(Beginning of Text excerpt)

Decided to skip Mt. Vernon and tried to give my tickets away. The doorman snatched them out of my hand; I don't think they found a new owner.

I'd had a sleepless night, and had whiled away some of the hours by looking over all those Wyndham catalogs and their points. Turns out that the vast majority of these spots are only affiliates, and require points-plus in order to use.

A lot of those places say "VERY limited number of units available." There's a long list of places that have ZERO units available. So why are they even in the book?

We'd been shown a "typical" vacation unit: plush bedrooms, dining room, full kitchenette, living room, multiple bathrooms, at a resort with pools, spas, etc etc. Now I noticed all the listings that noted that only a microwave and dorm-sized fridge came with the place. Most spots had "high" and "low" vacation times mapped out, with varying points required. I checked the ONE place they had in San Francisco: every week was a "high" week, and every week required 300,000 points.

And I'd signed up for 74,000.

Waitaminnit. I checked the spots I wanted to go, the ones where the salespeople (including Ms. Germy) had encouraged me to dream about. VERY limited units. 300,000 points. 100,000 points. 90,000 points/night. Some places were fairly far from where I actually wanted to go, like the one Montreal-area spot that was actually 40 miles from Montreal. For overseas travel you had to commit to an entire week at that spot, whereas for places 100% within the Wyndham system (within the US) you could take one day here, two days there, etc. If and when I go to Europe, I'll want to stretch out the ends of a tour, not stay at one spot for a long time. (Unless I'm painting with a group in an area, but that would likely be an exception.)

(End of Text excerpt)
(Beginning of Information supplied)

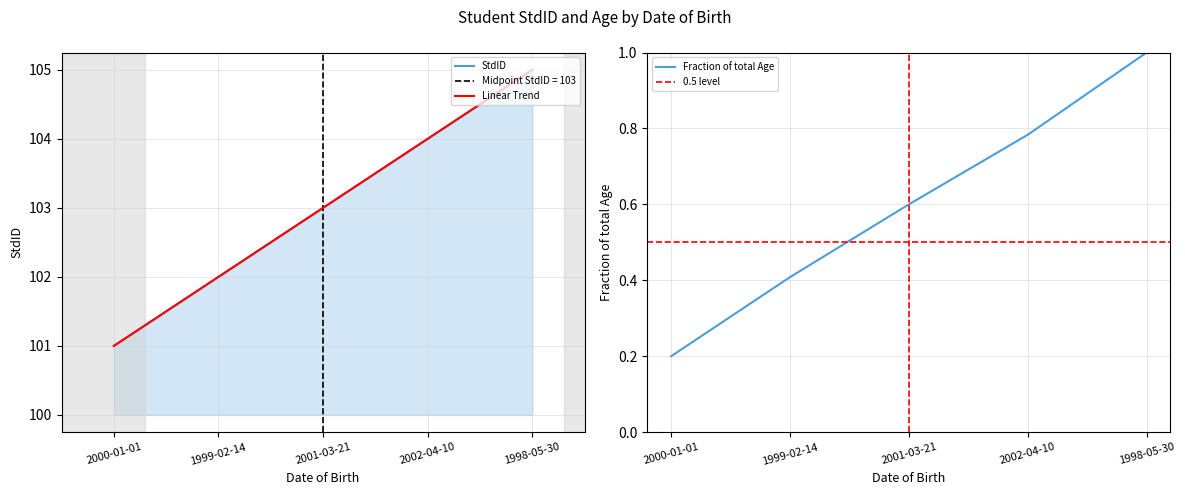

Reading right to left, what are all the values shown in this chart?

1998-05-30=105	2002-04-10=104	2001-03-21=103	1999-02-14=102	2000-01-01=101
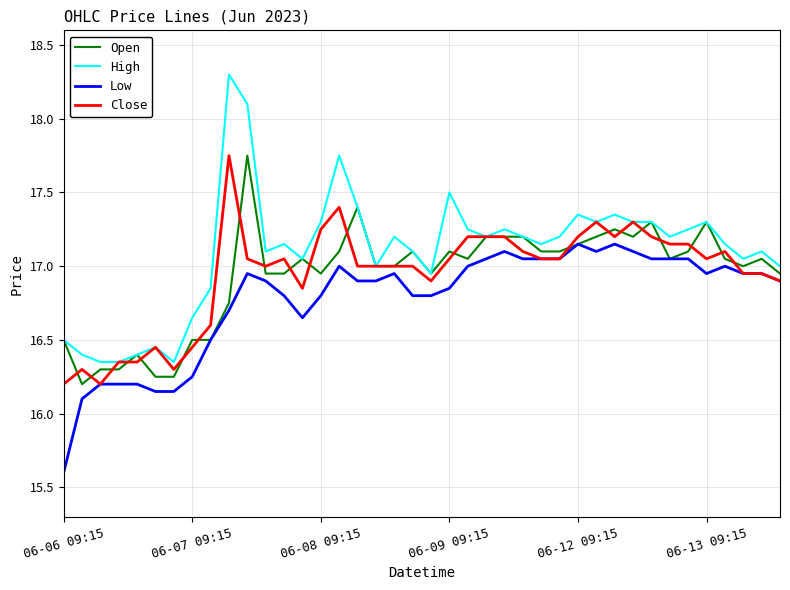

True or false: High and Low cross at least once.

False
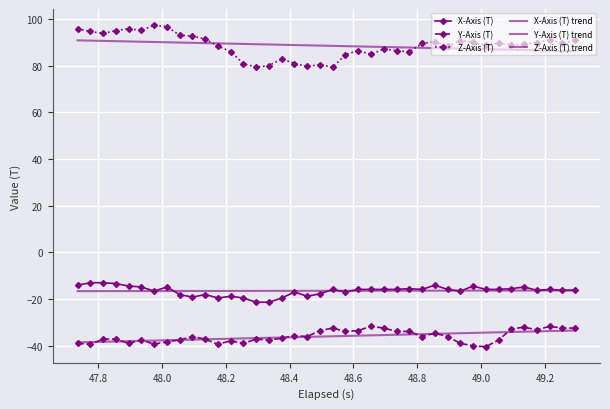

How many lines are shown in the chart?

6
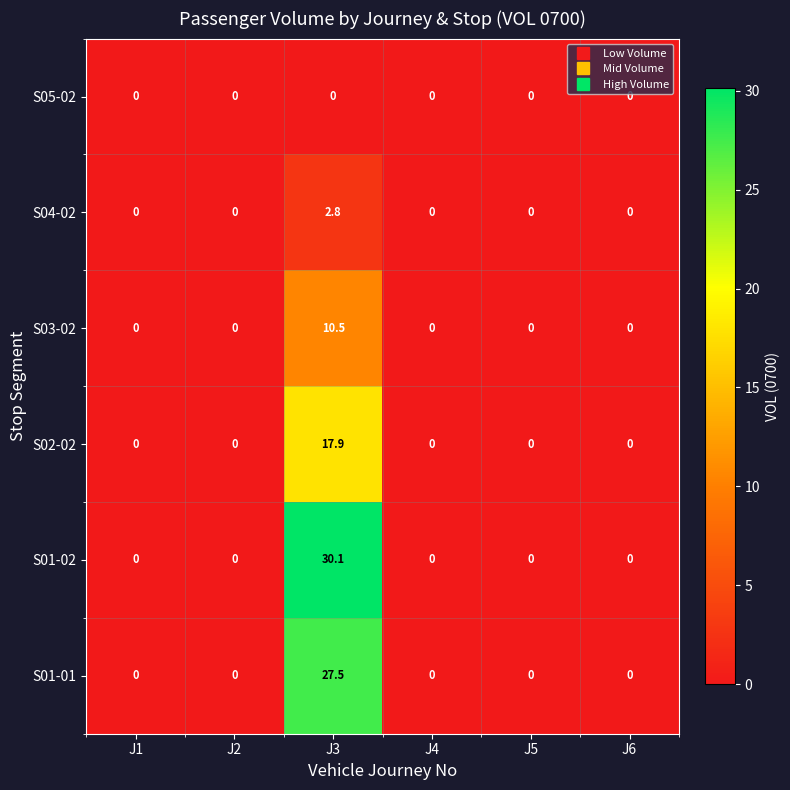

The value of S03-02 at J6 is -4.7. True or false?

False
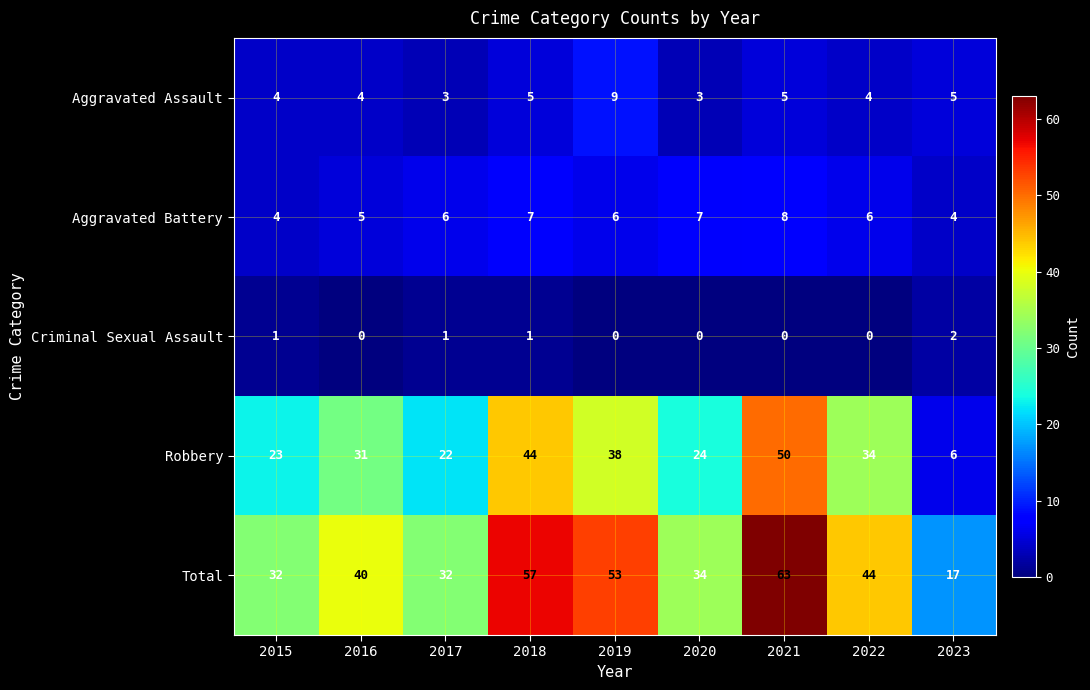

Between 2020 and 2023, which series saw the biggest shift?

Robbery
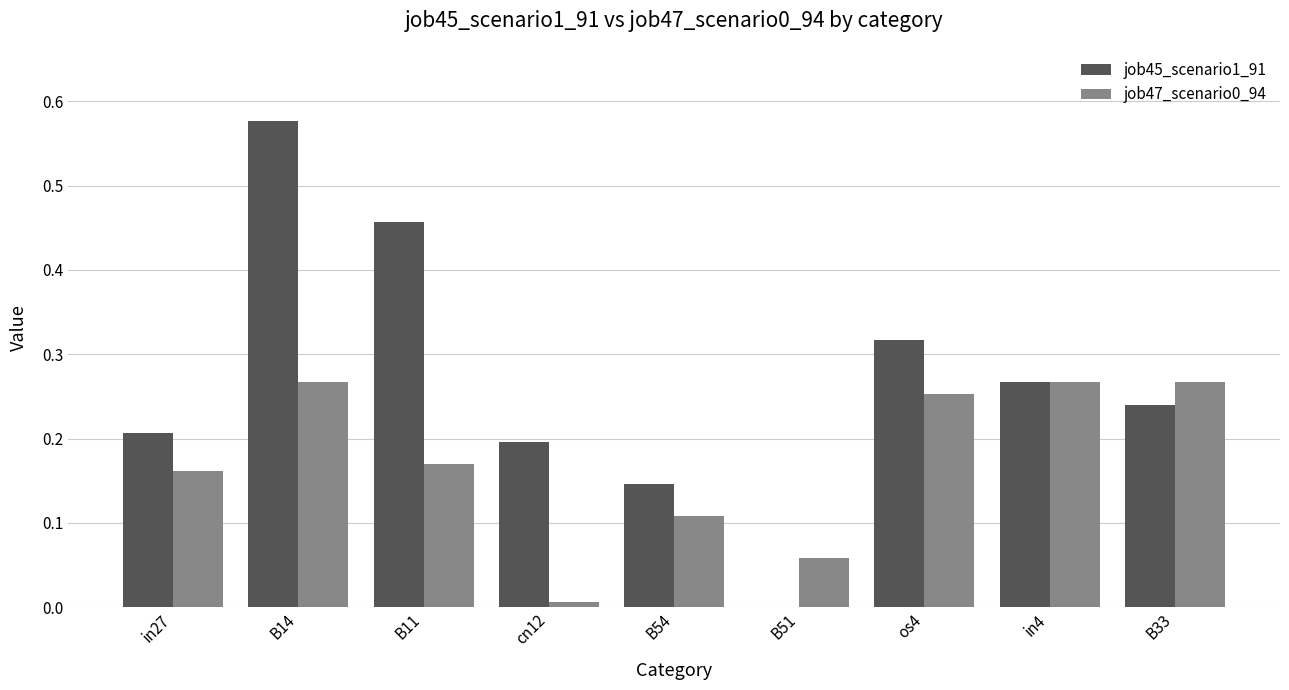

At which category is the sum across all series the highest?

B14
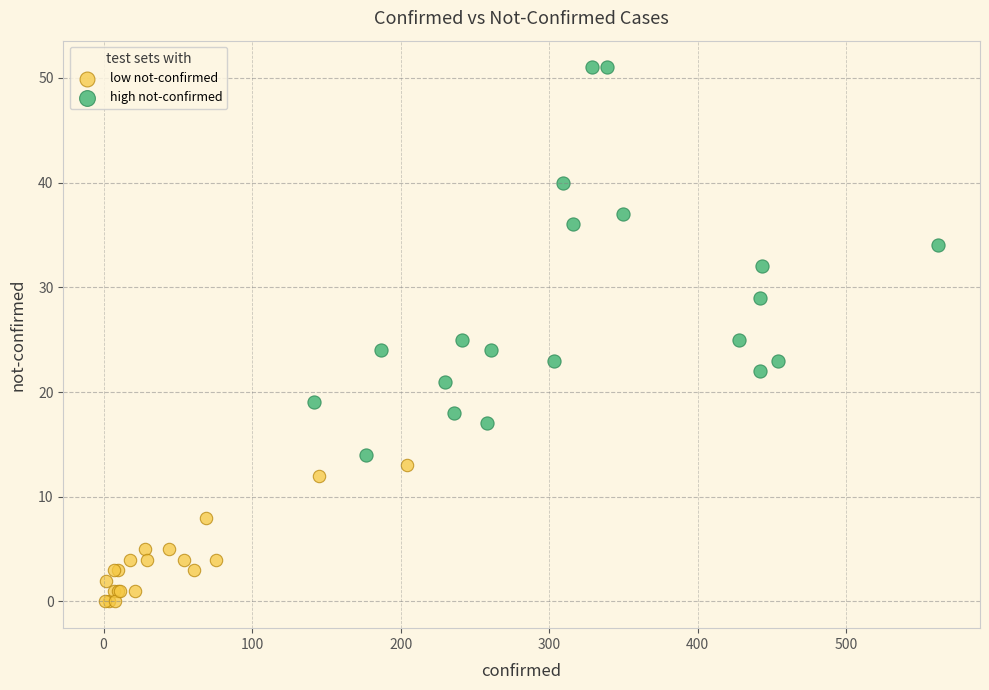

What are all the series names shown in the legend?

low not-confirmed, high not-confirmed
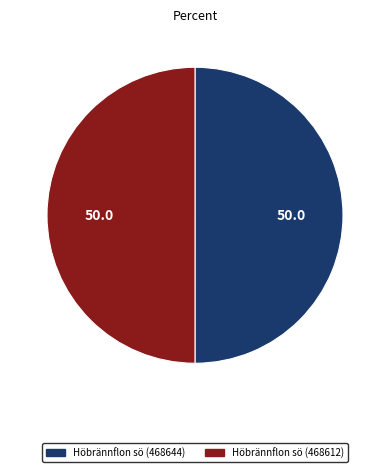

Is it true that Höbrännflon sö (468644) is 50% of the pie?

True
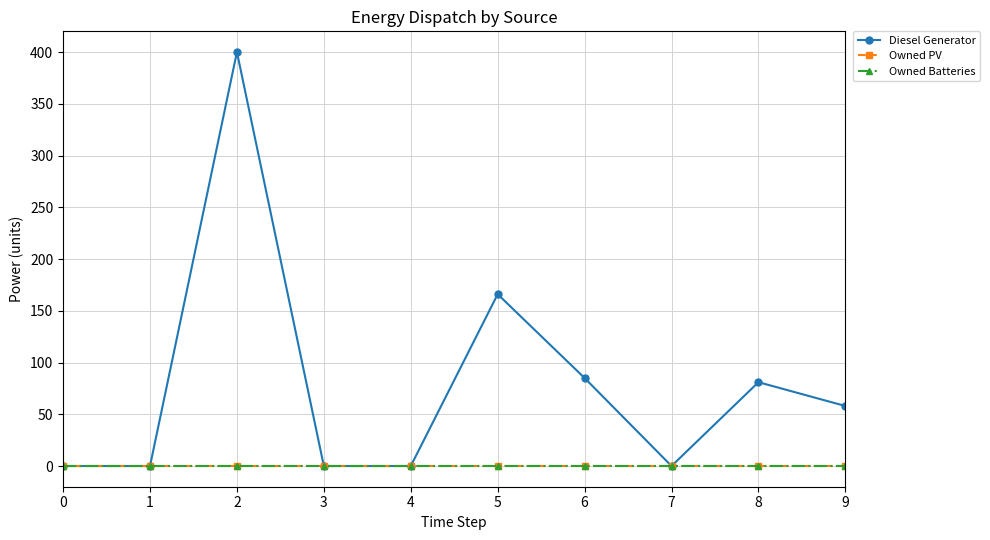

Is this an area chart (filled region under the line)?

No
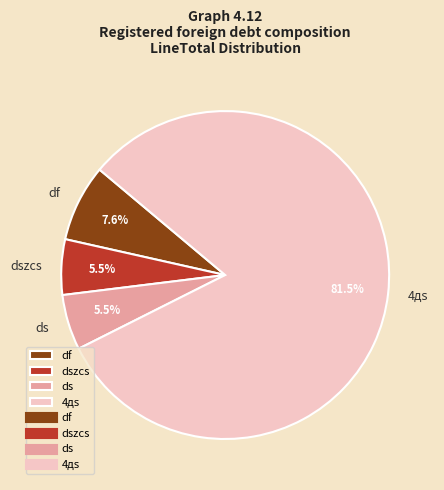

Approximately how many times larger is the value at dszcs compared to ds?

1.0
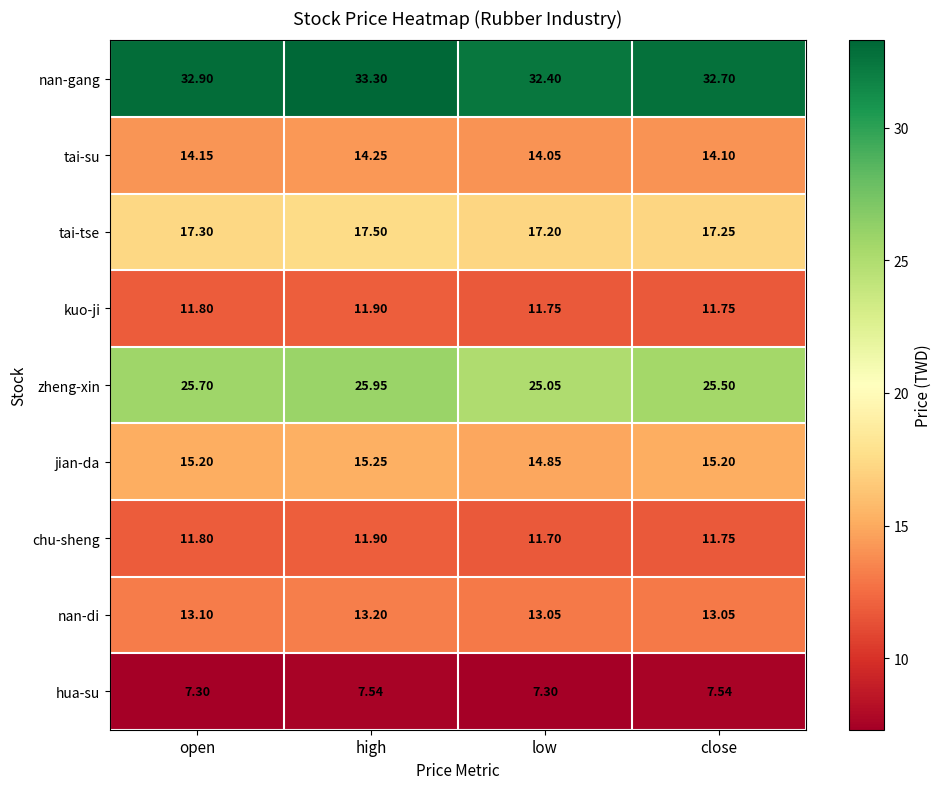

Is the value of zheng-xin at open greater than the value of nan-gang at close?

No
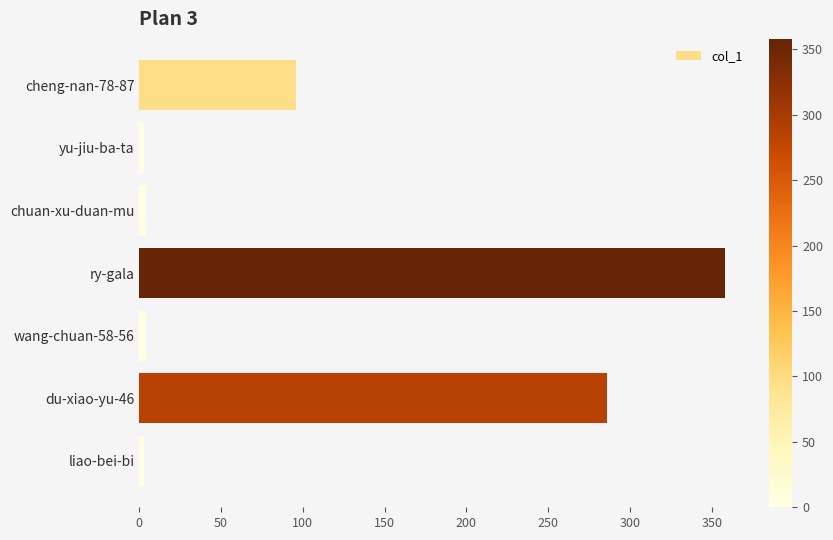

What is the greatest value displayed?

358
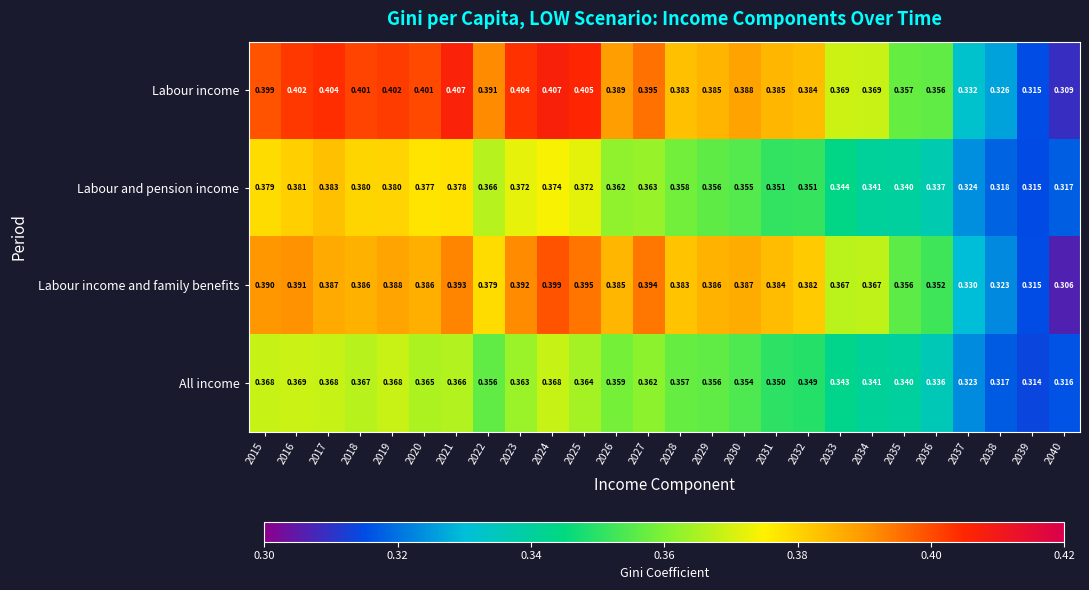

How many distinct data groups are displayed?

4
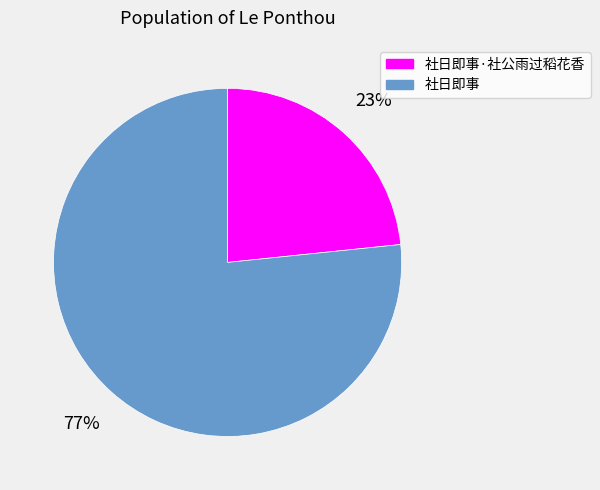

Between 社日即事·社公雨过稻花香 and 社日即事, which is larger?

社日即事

(End of Information supplied)

_Task instructions_:
A. In the Wyndham timeshare text, list the rooms of the "typical" vacation unit the writer was shown.
B. Pick up the Wyndham timeshare text after its final sentence and keep writing it in the same voice.

_Outputs for the tasks_:
A. Plush bedrooms, dining room, full kitchenette, living room, multiple bathrooms

B.
Checked the paperwork, which told me that I not only had 3 days to cancel, but 7. Wobbled down to the sales office. They sent a germ-free guy (not for long! HA HA HA!) to talk with me. A woman accompanied him but stayed a distance from me and my germs. They told me that no no, I was misunderstanding and that there were variations to the system that most people used instead of the points in the catalog. I asked why, if this were the case, I hadn't received a mountain of info about that instead of the 40 pounds of catalogs detailing points.

"Points don't really mean anything," Mr. Germless assured me.

"Then tell me that in writing." They didn't. I wrote out a note saying I was canceling everything, they photocopied it, I handed over the bag, and went back to the hotel. Managed to grab a to-go bowl of soup on the way back.

Napped on an off the rest of the day. Managed to read a fairly good SEP book (she was in her Psychoanalyst Mode) and a Big Name Author's novella. I'd read her first book, hated it with a passion, and watched her star rise over the years since. Thought it was time to try her again, as she must have improved. She hadn't.

Later that night I ordered from Monaco room service. I don't approve of room service (except maybe once a year, for breakfast) because of the prices, but I was slightly hungry and was not ready for auto-cannibalism yet. So I got a grilled cheese sandwich. Actually, it was quite good. But not $19 good.

Tomorrow's agenda: Survive.

Wednesday: Watched My Three Sons, an episode taking place in Hong Kong. George Takei had a minor part. I think he was supposed to be Chinese. Even so: an omen of a good day to come!

Throat felt better (it would return with a vengeance on Saturday!), but the stomach bug was still with me. A half-bottle of Pepto pills kept it at bay. The fever seemed to break around noon, as I was traveling to Williamsburg.

This time the traffic wasn't so bad. It was merely bumper to bumper for about 20 miles instead of 50. After a couple of false turns I found the hotel, the Hampton Inn. It was okay. You know, all hotels should be required by law to have at least one comfortable reading chair, with accompanying reading light. Why is it so difficult to find such?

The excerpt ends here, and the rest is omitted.